Lobectomy is the standard of care in resectable lung cancer and appears to offer the best chance of cure in early, nonmetastasized disease. However, the presence of comorbidities can put a significant number of patients into a surgically high-risk or medically inoperable status, requiring alternative methods of treatment.
For surgically high-risk patients, sublobar (segmental or wedge) resection instead of lobectomy has become standard, with recent studies reporting 2- and 5-year survival rates of 90% and 83%, respectively. For medically inoperable patients, conventional radiotherapy has been used as an alternative, but has led to disappointing 5-year survival rates ranging from 10% to 30% (J. Thorac. Cardiovasc. Surg. 2007;134:857-67).
More recently, stereotactic body radiation therapy (SBRT) and radiofrequency ablation (RFA) have been offered as alternatives for medically inoperable and even for high-risk surgical patients, based on early, encouraging results.
Dr. Arjun Pennathur of the University of Pittsburgh and his colleagues are among a growing group of researchers who are demonstrating the benefits of RFA and SBRT as either a curative approach for early-stage non–small cell lung cancer (NSCLC) or as a palliative approach to more advanced lung neoplasms. Dr. Pennathur’s group reported SBRT survival rates at 1 and 5 years of 81% and 60%, respectively. Other researchers reported SBRT 1-year survival rates of 90%-95%, with 2-year survival of 60%-75%, and 5-year survival of 20%-65%.
For RFA treatment, Dr. Pennathur reported 1-year survival of stage I NSCLC patients at 95% and 2-year survival at 68%, as noted in an article by Dr. Hiran C. Fernando and colleagues from Boston University (Ann. Thorac. Surg. 2010;89:S2123-7).
Recently reported results by Dr. Lijun Huang and colleagues for patients treated with RFA have shown 1-, 2-, 5-year survival rates of 80.1%, 45.8%, and 24.3% for patients with NSCLC and 50.6%, 30.1%, and 17.3%, respectively, for patients with a pulmonary metastasis tumor (Eur. J. Cardio-Thorac. Surg. 2010 July 20 [doi:10.1016/j.ejcts.2010.06.004]).
Dr. Huang of the Fourth Military Medical University in Xi’an, China, found that progression-free survival was directly related to tumor size.

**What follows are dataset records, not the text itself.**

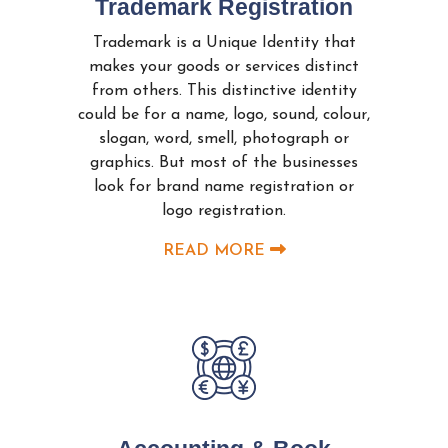
Trademark Registration
Trademark is a Unique Identity that
makes your goods or services distinct
from others. This distinctive identity
could be for a name, logo, sound, colour,
slogan, word, smell, photograph or
graphics. But most of the businesses
look for brand name registration or
logo registration.
READ MORE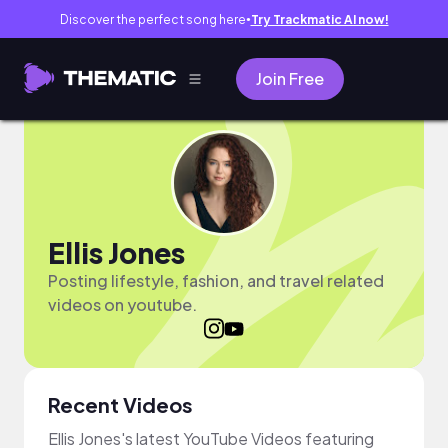
Discover the perfect song here
Try Trackmatic AI now!
●
Join Free
Ellis Jones
Posting lifestyle, fashion, and travel related
videos on youtube.
Recent Videos
Ellis Jones's latest YouTube Videos featuring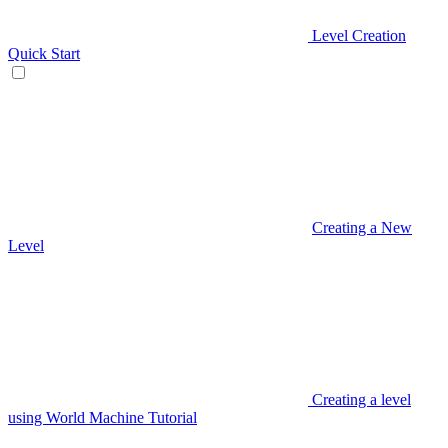
Level Creation
Quick Start
Creating a New
Level
Creating a level
using World Machine Tutorial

Local progression occurred in 27% of patients with tumors measuring less than 3 cm and in 27.5% of patients with tumors of 3-4 cm, a nonsignificant difference. However, 42% of patients with tumors larger than 4 cm had a local recurrence, which was a significant difference. Based upon their findings, they recommended that RFA not be used in patients with tumors larger than 4 cm.
Tumor size was also seen as a significant factor in prognosis by Dr. Pennathur’s group (Ann. Thorac. Surg. 2009;87:1030-9).

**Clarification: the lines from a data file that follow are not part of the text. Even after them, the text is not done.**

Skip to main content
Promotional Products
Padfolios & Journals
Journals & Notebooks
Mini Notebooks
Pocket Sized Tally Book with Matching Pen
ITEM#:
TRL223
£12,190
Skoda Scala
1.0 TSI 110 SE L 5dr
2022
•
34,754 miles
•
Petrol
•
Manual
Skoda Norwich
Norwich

With nonoperative techniques, it is always a question as to whether recurrence was truly recurrence. “It must be acknowledged that local tumor progression seen in this series most likely represents incomplete tumor treatment,” stated Dr. Huang and colleagues.
This is a good example of how nonoperative techniques, despite their benefits, have the inherent risk of not treating the complete tumor and can miss occult nodal disease (which has been determined to have around a 7% incidence even with peripheral tumors of 1 cm or smaller). This leads to undertreatment, according to Dr. Hiran C. Fernando and colleagues from the University of Pittsburgh, who object to current trends to recommend SBRT for high-risk (but not surgically inoperable) patients and even for patients considered eligible for lobectomy (Ann. Thorac. Surg. 2010;89:S2123-7). “Nonoperative therapies such as RFA and SBRT should be reserved for medically inoperable patients,” they stated.
Compared with surgical approaches, there are other considerations with both SBRT and RFA. Both approaches leave a scar that can interfere with future imaging assessment, making serial imaging and long-term follow-up a requisite to differentiate scar from recurring tumor. For SBRT, “the optimal method of delivery has not been determined with respect to the system used, the dose, and the fractionation schedule,” according to Dr. Fernando and his colleagues, thereby making comparisons and determination of optimal treatment difficult.
There are other differences between an operative and nonoperative approach that may be even more important in the future, as tailored cancer therapies become more available. Sublobar resection, compared with SBRT or RFA, provides adequate tissue for molecular profiling and for chemoresistance and sensitivity testing of tumors, all of which may be helpful in directing adjuvant chemotherapy if indicated, Dr. Fernando said.
In addition, the results of sublobar resection can be greatly improved by close attention to the surgical margin and lymph node assessment, taking advantage of the benefits of adjuvant brachytherapy to improve the surgical margins. “With these approaches, local recurrence can be reduced from the 17.2% reported in [an earlier] lung cancer group study to 5% or less,” according to Dr. Fernando.